Krychek laughed harshly. He sipped his brandy again; Adele took a drink of her wine. Her lips and tongue were extremely dry.

“I should help the RCN, that is what you say?” Krychek said musingly. “An interesting thought. Because I am an exile, I must be a traitor, that is what you think, Mundy?”

Adele set her barely-tasted drink down on the display cabinet beside her. She realized she was standing very straight.

“Landholder Krychek,” she said. I sound like my mother, she thought. When she was very, very angry. “You pointed out correctly that my actions here and those of Commander Leary verge on being in conflict with our RCN duties.”

She made a peremptory gesture with her right index finger. “Master Elemere,” she said, “get up. I can’t leave you with a fool.”

“You can’t call me a fool!” Krychek shouted, lurching to his feet.

“I just did!” Adele said, her left hand in her pocket. “Elemere, get up now or on my oath as a Mundy I’ll shoot you dead! That’ll solve both Daniel’s problem and the RCN’s!”

The snifter shattered as Krychek’s big hand clenched; blood and brandy sprayed. Elemere keened wordlessly and cupped Krychek’s fist in both hands.

“Oh you’ve hurt yourself!” Elemere said. “Please, please, there’s been enough pain! Let me bandage that, please!”

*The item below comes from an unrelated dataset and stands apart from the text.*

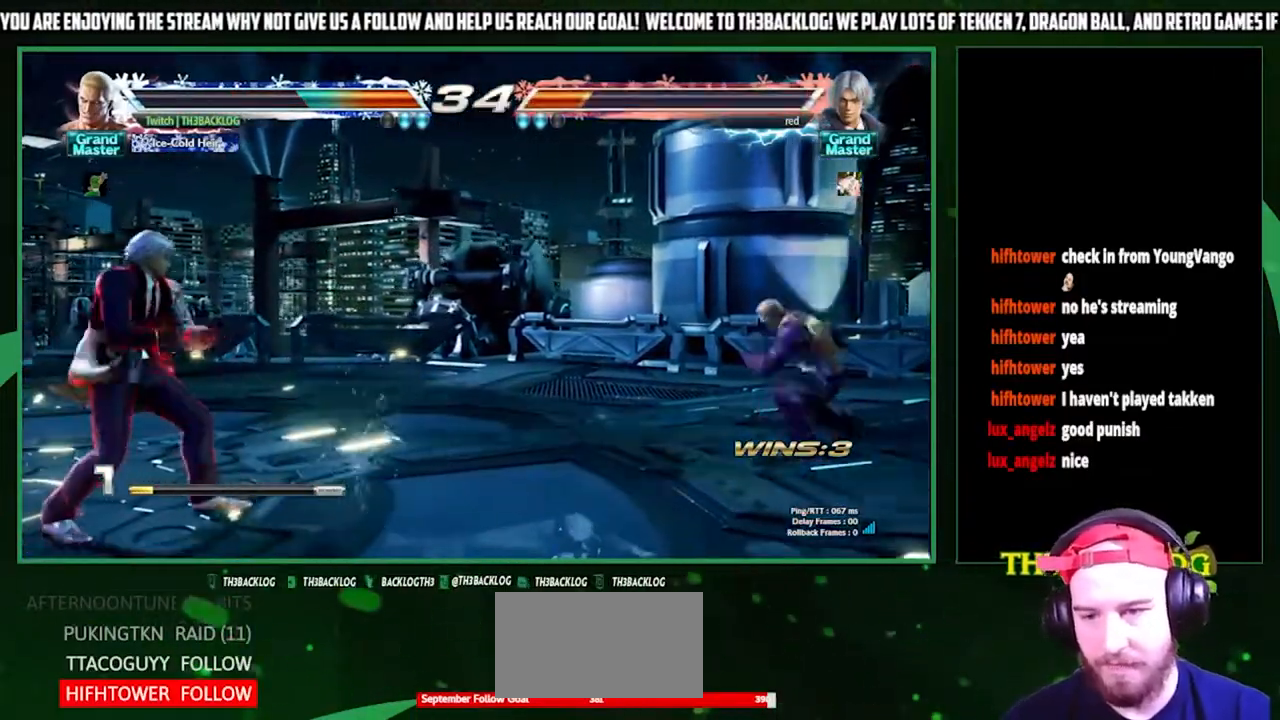
{"buttons": [], "left_stick": "center", "events": []}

Adele took her hand from her pocket and held it away from her as if it were hot. She felt sick to her stomach from embarrassment; her skin burned as though she’d been buried in hot sand.

“I apologize,” she said. She forced herself to meet Krychek’s eyes. She was dizzy and afraid she might faint. “This is your ship, your house, and I insulted you in it. If you wish satisfaction, I will of course–”

“Stop that,” said Elemere fiercely. He’d teased open Krychek’s fist and was picking bits of broken glass from the blood. “Stop that! You’ll not fight a duel, you’ll not do any more stupid things, either one of you. There’s been enough pain.”

The singer jerked the lace doily out from under the tantalus with a sudden, sharp pull; the stand and decanters rattled against the wood. He wadded it in Krychek’s palm, then poured the rest of his brandy into the lace.

“Now close your hand again,” he said to Krychek. “This’ll hold it till we get real medical help.”

“There’s a medicomp on C Deck,” Krychek said. He sounded stunned. “But this is nothing, nothing.”

“Elemere,” Adele said, “we need to leave while the assembly’s still going on. Landholder, I–”

“Wait,” said Krychek. “Lady Mundy, the fault was mine. You came to me, a lady to a gentleman, and I acted a spoiled child.”

He bowed at the waist to her, stepped back, and bowed even more deeply to Elemere. “Mistress,” he said. “You are a great artist, a great artist. It would be an honor to me and my men to shelter you from your enemies. It would be an honor to die if we can shelter you with our very bodies. To die!”

“I don’t think that will be necessary, gentlemen,” Adele said dryly. She felt a smile twitch the corners of her mouth; in relief, largely, she supposed. “Waddell should believe that Elemere is aboard the Princess Cecile when we lift, and I trust that will be very soon. Tovera is arranging for one of your men to take us back in the boat, wearing the costume she came aboard with; she has her ordinary clothes on under it. Ah, with your permission, that is.”

Neither of the men was listening to her. Elemere still held Krychek’s fist.

“Would you help me?” the singer said. “I’m so alone. Lonnie was… Lonnie took care of everything.”

“It is an honor,” Krychek repeated. He put his free hand on the dancer’s shoulder. “A very great honor.”

Adele stepped briskly up the staircase. She didn’t look around, but it wasn’t until she’d banged the hatch closed behind her that she let out the breath she’d been holding.